▸ Supplied passage:

ABSTRACT

My personal relation to play was formed in the context of being with babies and children, especially my own. The idea of play was appealing to me in the abstract as an undergraduate reading the radical Freudians (Marcuse, Brown), Nietzche, and Schiller, and later when I read Winnicott and Milner, but I was not yet sure what play could mean in adult analysis. Play as a developmentally crucial part of infancy I encountered when I discovered infancy research and the studies of face-to-face interaction in the work of Stern & Beebe (Stern, 1974a & b; Beebe & Stern, 1977). But my felt sense was of having rediscovered the ability to play, as if my experience of play with my own parents came back to me when I had a baby of my own.

In particular, there were songs. My father sang, finding an appropriately themed song for every possible occasion, and so I found myself inventing songs for my child as a way to soothe and comfort, but also to narrate and enliven our shared daily life. One of the songs I made up for my rapprochement toddler son was the song to thematize the “No!” (see Spitz, 1957). The tune of the theme of the Lone Ranger (otherwise known as the William Tell Overture), also beloved in childhood, fit my intentions and it went something like this: “A No and a No and a Yes Yes Yes; a No and a No and a Yes Yes Yes! No and No, Yes and Yes, NOOOO… and YES YES YES! No and No and No and No, and Yes and Yes and Yes Yes Yes …” And so on. This song expresses best the spirit of this paper, which celebrates the joy of No when Yes is its background—and vice versa.

▸ What the task requires: Retype the abstract from "My personal relation" up to and including "baby of my own.". The entries after this point are separate material, apart from the abstract.

▸ Information shown:

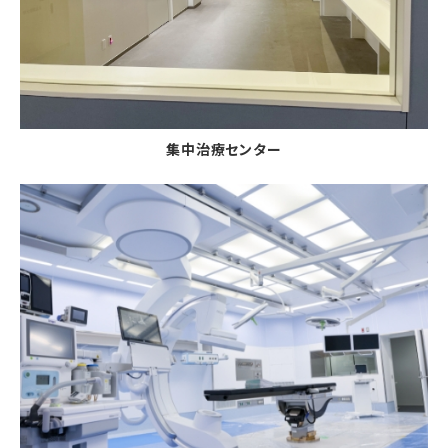
集中治療センター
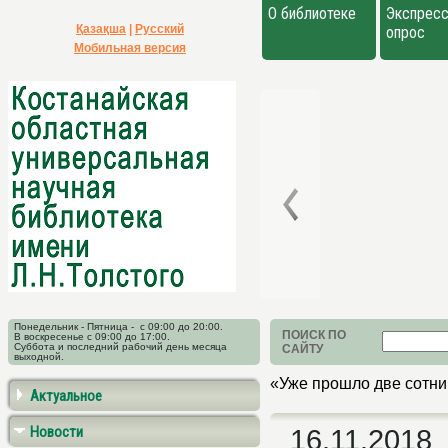
О библиотеке
Экспресс
Қазақша
|
Русский
опрос
Мобильная версия
Понедельник - Пятница - с 09:00 до 20:00.
ПОИСК ПО
В воскресенье с 09:00 до 17:00.
Суббота и последний рабочий день месяца
САЙТУ
выходной.
«Уже прошло две сотн
Актуальное
Новости
16.11.2018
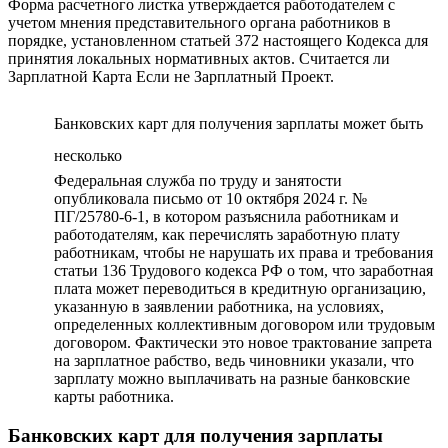
Форма расчетного листка утверждается работодателем с
учетом мнения представительного органа работников в
порядке, установленном статьей 372 настоящего Кодекса для
принятия локальных нормативных актов. Считается ли
Зарплатной Карта Если не Зарплатный Проект.
Банковских карт для получения зарплаты может быть
несколько
Федеральная служба по труду и занятости
опубликовала письмо от 10 октября 2024 г. №
ПГ/25780-6-1, в котором разъяснила работникам и
работодателям, как перечислять заработную плату
работникам, чтобы не нарушать их права и требования
статьи 136 Трудового кодекса РФ о том, что заработная
плата может переводиться в кредитную организацию,
указанную в заявлении работника, на условиях,
определенных коллективным договором или трудовым
договором. Фактически это новое трактование запрета
на зарплатное рабство, ведь чиновники указали, что
зарплату можно выплачивать на разные банковские
карты работника.
Банковских карт для получения зарплаты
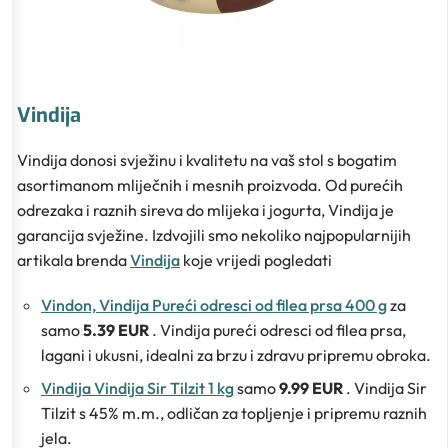
Vindija
Vindija donosi svježinu i kvalitetu na vaš stol s bogatim
asortimanom mliječnih i mesnih proizvoda. Od purećih
odrezaka i raznih sireva do mlijeka i jogurta, Vindija je
garancija svježine. Izdvojili smo nekoliko najpopularnijih
artikala brenda
Vindija
koje vrijedi pogledati
Vindon, Vindija Pureći odresci od filea prsa 400 g
za
samo
5.39 EUR
. Vindija pureći odresci od filea prsa,
lagani i ukusni, idealni za brzu i zdravu pripremu obroka.
Vindija Vindija Sir Tilzit 1 kg
samo
9.99 EUR
. Vindija Sir
Tilzit s 45% m.m., odličan za topljenje i pripremu raznih
jela.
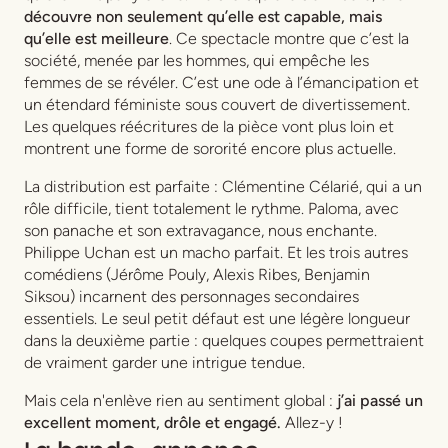
découvre non seulement qu’elle est capable, mais
qu’elle est meilleure
. Ce spectacle montre que c’est la
société, menée par les hommes, qui empêche les
femmes de se révéler. C’est une ode à l’émancipation et
un étendard féministe sous couvert de divertissement.
Les quelques réécritures de la pièce vont plus loin et
montrent une forme de sororité encore plus actuelle.
La distribution est parfaite : Clémentine Célarié, qui a un
rôle difficile, tient totalement le rythme. Paloma, avec
son panache et son extravagance, nous enchante.
Philippe Uchan est un macho parfait. Et les trois autres
comédiens (Jérôme Pouly, Alexis Ribes, Benjamin
Siksou) incarnent des personnages secondaires
essentiels. Le seul petit défaut est une légère longueur
dans la deuxième partie : quelques coupes permettraient
de vraiment garder une intrigue tendue.
Mais cela n'enlève rien au sentiment global :
j’ai passé un
excellent moment, drôle et engagé.
Allez-y !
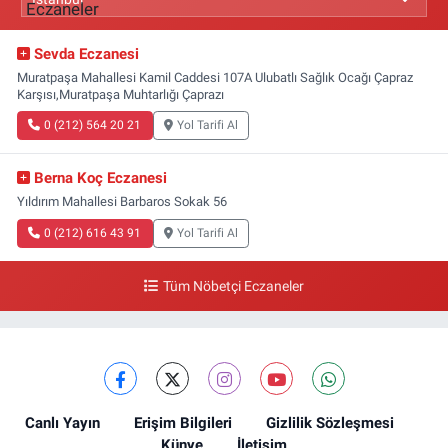
Sevda Eczanesi
Muratpaşa Mahallesi Kamil Caddesi 107A Ulubatlı Sağlık Ocağı Çapraz
Karşısı,Muratpaşa Muhtarlığı Çaprazı
0 (212) 564 20 21
Yol Tarifi Al
Berna Koç Eczanesi
Yıldırım Mahallesi Barbaros Sokak 56
0 (212) 616 43 91
Yol Tarifi Al
Tüm Nöbetçi Eczaneler
Canlı Yayın
Erişim Bilgileri
Gizlilik Sözleşmesi
Künye
İletişim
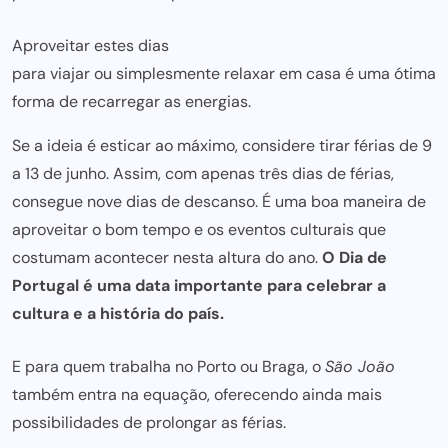
Aproveitar estes dias
para viajar ou simplesmente relaxar em casa é uma
ótima
forma de recarregar as energias.
Se a ideia é esticar ao máximo, considere tirar férias de 9
a 13 de junho. Assim, com apenas três dias de férias,
consegue nove dias de descanso. É uma boa maneira de
aproveitar o bom tempo e os eventos culturais que
costumam acontecer nesta altura do ano.
O Dia de
Portugal é uma data importante para celebrar a
cultura e a história do país.
E para quem trabalha no Porto ou Braga, o
São João
também entra na equação, oferecendo ainda mais
possibilidades de prolongar as férias.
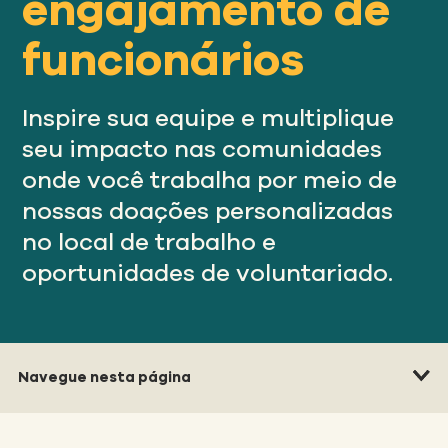
engajamento de
Nosso
ABORDAGEM
funcionários
Nosso
IMPACTO
Inspire sua equipe e multiplique
seu impacto nas comunidades
onde você trabalha por meio de
Sobre
nossas doações personalizadas
GFN
no local de trabalho e
oportunidades de voluntariado.
Apoiar
NOSSA MISSÃO
DOAR
Navegue nesta página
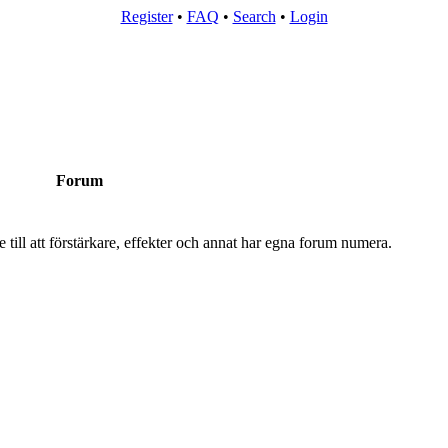
Register
•
FAQ
•
Search
•
Login
Forum
 till att förstärkare, effekter och annat har egna forum numera.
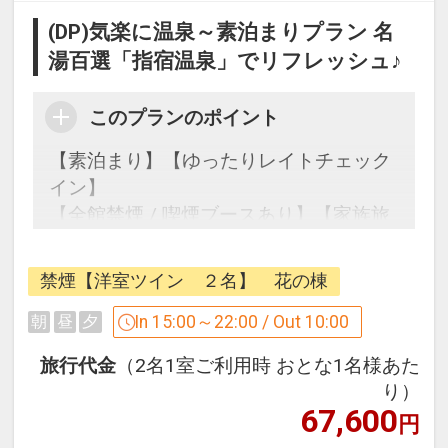
(DP)気楽に温泉～素泊まりプラン 名
湯百選「指宿温泉」でリフレッシュ♪
このプランのポイント
【素泊まり】【ゆったりレイトチェック
イン】
【全館禁煙 / 喫煙ブースあり】【家族旅
行】
禁煙【洋室ツイン ２名】 花の棟
早めにチェックインを済ませて指宿観光
In 15:00～22:00 / Out 10:00
朝
昼
夕
やビジネスにお出かけの方、砂むし温泉
旅行代金
（2名1室ご利用時 おとな1名様あた
など、
り）
観光スポットを一日中満喫し、当館への
67,600
円
ご到着が遅い時間になられるお客様に最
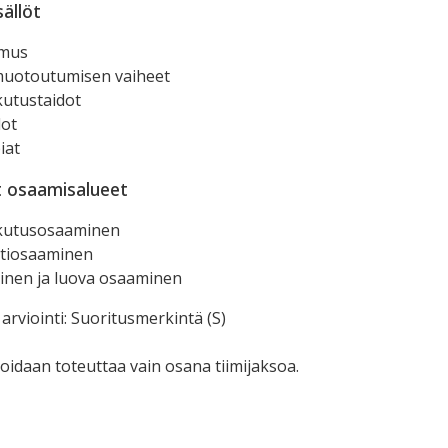
sällöt
emus
uotoutumisen vaiheet
kutustaidot
dot
iat
t osaamisalueet
kutusosaaminen
ntiosaaminen
inen ja luova osaaminen
arviointi: Suoritusmerkintä (S)
oidaan toteuttaa vain osana tiimijaksoa.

▸ Response area:
My personal relation to play was formed in the context of being with babies and children, especially my own. The idea of play was appealing to me in the abstract as an undergraduate reading the radical Freudians (Marcuse, Brown), Nietzche, and Schiller, and later when I read Winnicott and Milner, but I was not yet sure what play could mean in adult analysis. Play as a developmentally crucial part of infancy I encountered when I discovered infancy research and the studies of face-to-face interaction in the work of Stern & Beebe (Stern, 1974a & b; Beebe & Stern, 1977). But my felt sense was of having rediscovered the ability to play, as if my experience of play with my own parents came back to me when I had a baby of my own.